9.21.2010

Progress

After years of dealing with depression, I've come to recognize all kinds of early warning signs. Like a miser hyperventilating if the bank balance dips below six digits, I'm hyper-aware of little dips in my mood towards the negative. I have no confidence in my ability to handle another full-blown depressive melt down, so I try to catch it early.

One early sign: I start thinking in absolutes. All or nothing.

I ran 2 miles on Friday and was on a high. For about an hour. I hadn't counted on the run using ever single ounce of energy normally needed for tending the baby, handling the kids, preparing meals, getting out of a chair, blinking and breathing.

Exhaustion was an understatement.

I tried to recover over the weekend. J helped. But the baby was fussy. L needed vigilant supervision.
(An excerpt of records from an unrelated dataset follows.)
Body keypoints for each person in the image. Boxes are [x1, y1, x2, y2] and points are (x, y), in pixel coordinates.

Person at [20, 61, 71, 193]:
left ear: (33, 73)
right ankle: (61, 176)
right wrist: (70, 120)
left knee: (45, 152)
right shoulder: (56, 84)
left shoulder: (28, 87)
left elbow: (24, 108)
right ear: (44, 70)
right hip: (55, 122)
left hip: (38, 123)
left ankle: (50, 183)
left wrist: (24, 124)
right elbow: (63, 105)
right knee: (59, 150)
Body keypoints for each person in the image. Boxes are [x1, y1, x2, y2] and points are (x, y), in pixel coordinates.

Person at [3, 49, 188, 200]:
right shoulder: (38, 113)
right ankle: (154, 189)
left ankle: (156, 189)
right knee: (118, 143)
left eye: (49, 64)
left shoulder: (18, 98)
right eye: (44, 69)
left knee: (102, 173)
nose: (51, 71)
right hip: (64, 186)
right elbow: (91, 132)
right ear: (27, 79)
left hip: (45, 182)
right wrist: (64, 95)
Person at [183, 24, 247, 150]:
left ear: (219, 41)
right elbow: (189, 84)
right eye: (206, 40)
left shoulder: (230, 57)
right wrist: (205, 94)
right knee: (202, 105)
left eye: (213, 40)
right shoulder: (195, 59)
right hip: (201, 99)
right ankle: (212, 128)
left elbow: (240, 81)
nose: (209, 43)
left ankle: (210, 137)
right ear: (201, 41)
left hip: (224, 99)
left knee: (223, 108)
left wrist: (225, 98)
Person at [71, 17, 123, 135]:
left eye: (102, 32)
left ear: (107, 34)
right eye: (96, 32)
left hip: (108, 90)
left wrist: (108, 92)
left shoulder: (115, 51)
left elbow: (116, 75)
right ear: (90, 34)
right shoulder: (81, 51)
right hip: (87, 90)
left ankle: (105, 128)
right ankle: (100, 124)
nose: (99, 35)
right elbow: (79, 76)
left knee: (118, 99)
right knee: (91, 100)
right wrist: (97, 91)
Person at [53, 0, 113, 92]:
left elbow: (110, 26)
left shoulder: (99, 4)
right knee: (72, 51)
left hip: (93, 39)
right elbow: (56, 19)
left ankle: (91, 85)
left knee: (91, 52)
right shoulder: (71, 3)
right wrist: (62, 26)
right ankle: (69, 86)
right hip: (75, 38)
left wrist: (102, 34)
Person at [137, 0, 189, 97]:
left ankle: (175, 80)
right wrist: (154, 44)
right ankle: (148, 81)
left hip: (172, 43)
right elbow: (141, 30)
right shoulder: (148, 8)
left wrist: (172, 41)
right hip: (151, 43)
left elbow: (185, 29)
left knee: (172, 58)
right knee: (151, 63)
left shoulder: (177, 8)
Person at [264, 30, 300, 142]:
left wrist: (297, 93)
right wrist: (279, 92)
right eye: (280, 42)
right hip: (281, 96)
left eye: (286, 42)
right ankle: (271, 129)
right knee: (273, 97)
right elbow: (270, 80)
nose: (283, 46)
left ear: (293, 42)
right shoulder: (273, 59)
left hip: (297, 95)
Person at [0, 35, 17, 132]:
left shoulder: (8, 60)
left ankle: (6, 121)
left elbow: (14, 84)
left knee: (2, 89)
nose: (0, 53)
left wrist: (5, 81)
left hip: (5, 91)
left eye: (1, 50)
And there were about a million loads of laundry.

Yesterday, I noticed the absolutes creeping into my thoughts. Instead of looking in the mirror, cringing, and thinking, "I'm a work in progress. Give it time." I'd look in the mirror, cringe, and think, "I'm going to be fat and tired for the rest of my life." Or the baby would cry and instead of thinking, "It's hard today" I'd think, "I hate my life."
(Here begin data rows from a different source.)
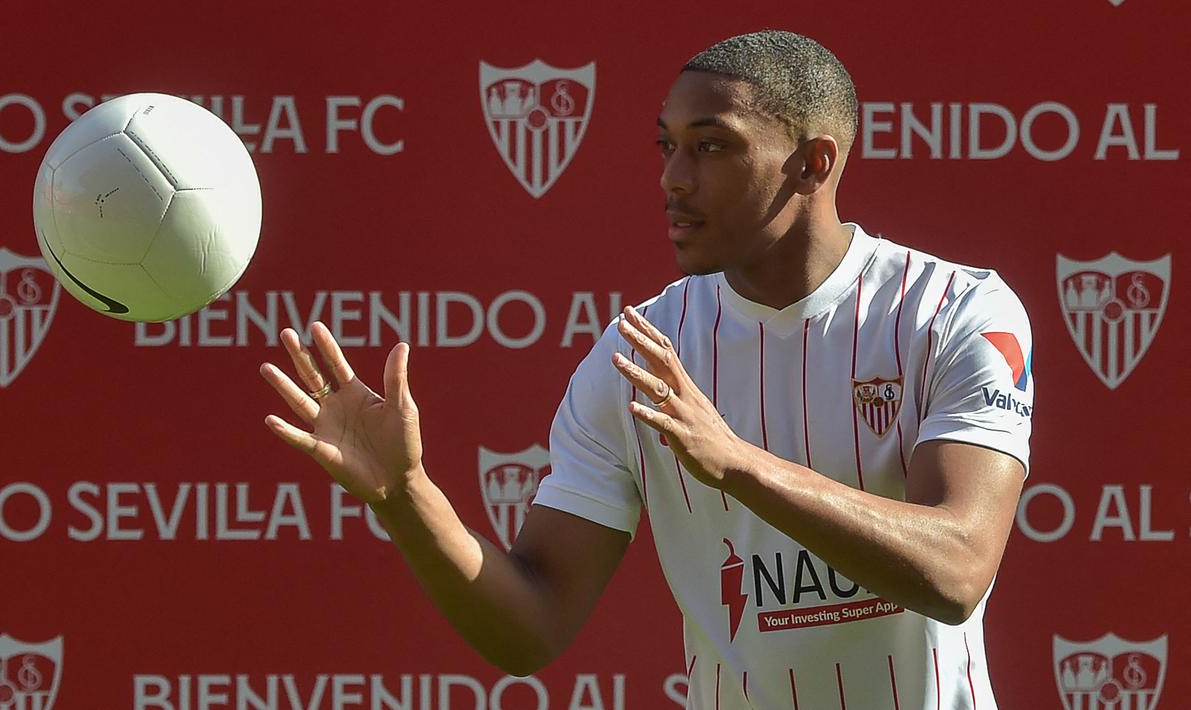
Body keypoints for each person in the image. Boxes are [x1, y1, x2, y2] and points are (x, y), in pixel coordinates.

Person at [260, 30, 1032, 709]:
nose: (672, 177)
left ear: (812, 164)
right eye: (666, 145)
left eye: (712, 144)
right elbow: (529, 629)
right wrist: (406, 498)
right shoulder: (637, 354)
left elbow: (958, 571)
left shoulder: (953, 312)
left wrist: (736, 465)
The upside of being hyper-aware of this shift in my thinking was that I was able to take swift action. J came home and I let him know I'd had a bad day and was feeling depressed. He's awesome so he took care of way more than his share of parental duties. Then, instead of watching a movie or having a conversation or folding laundry or showering or phoning someone or pretending to be a regular adult, I went to bed and slept. Every second that wasn't spent directly caring for the baby was spent sleeping.

And now I'm back to thinking, "I'm a work in progress. I'm a work in progress."

Which is progress. :)



7 comments:

Rachael said...

I love what you've written here. As one who has struggled with an eating disorder since my teens, this rang true for me in a big way.
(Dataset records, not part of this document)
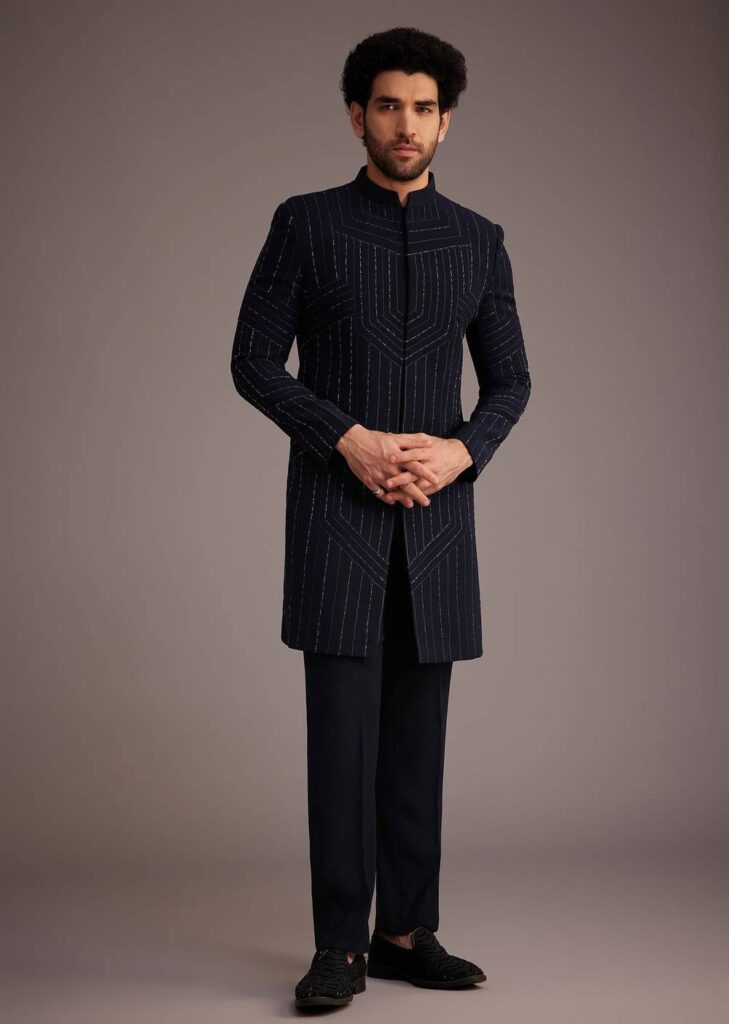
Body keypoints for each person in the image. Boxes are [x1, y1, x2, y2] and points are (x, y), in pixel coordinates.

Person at [230, 25, 531, 1009]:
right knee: (341, 744)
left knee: (416, 742)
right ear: (357, 115)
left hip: (436, 523)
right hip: (336, 516)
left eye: (425, 109)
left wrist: (460, 451)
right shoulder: (306, 224)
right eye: (390, 106)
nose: (408, 125)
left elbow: (510, 382)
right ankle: (338, 946)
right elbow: (251, 361)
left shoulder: (478, 240)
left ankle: (403, 932)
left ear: (447, 123)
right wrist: (345, 438)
So glad that you have the support you need and that you were able to get the rest you needed!

Anonymous said...

I had a lot of anxiety in my first few peeks post partum and I would repeat the word "trust" to bring myself back to normal. It totally helped and still does. Mostly just that I trust everything will be okay.

Marci said...

loved this post! thanks for sharing :-).

The Dragonfly said...

You really have a way of explaining depression that is enlightening. And it's encouraging to see you working through the tough times. Thanks for inspiring me yet again.

Life as is said...

Your amazing! with a side of awsome, just wanted to share that with you!

Rachelbird said...
This comment has been removed by the author.
Rachelbird said...

Thank you for this post, it resonated with me the importance of knowing warning signs to stop depression when it's starting.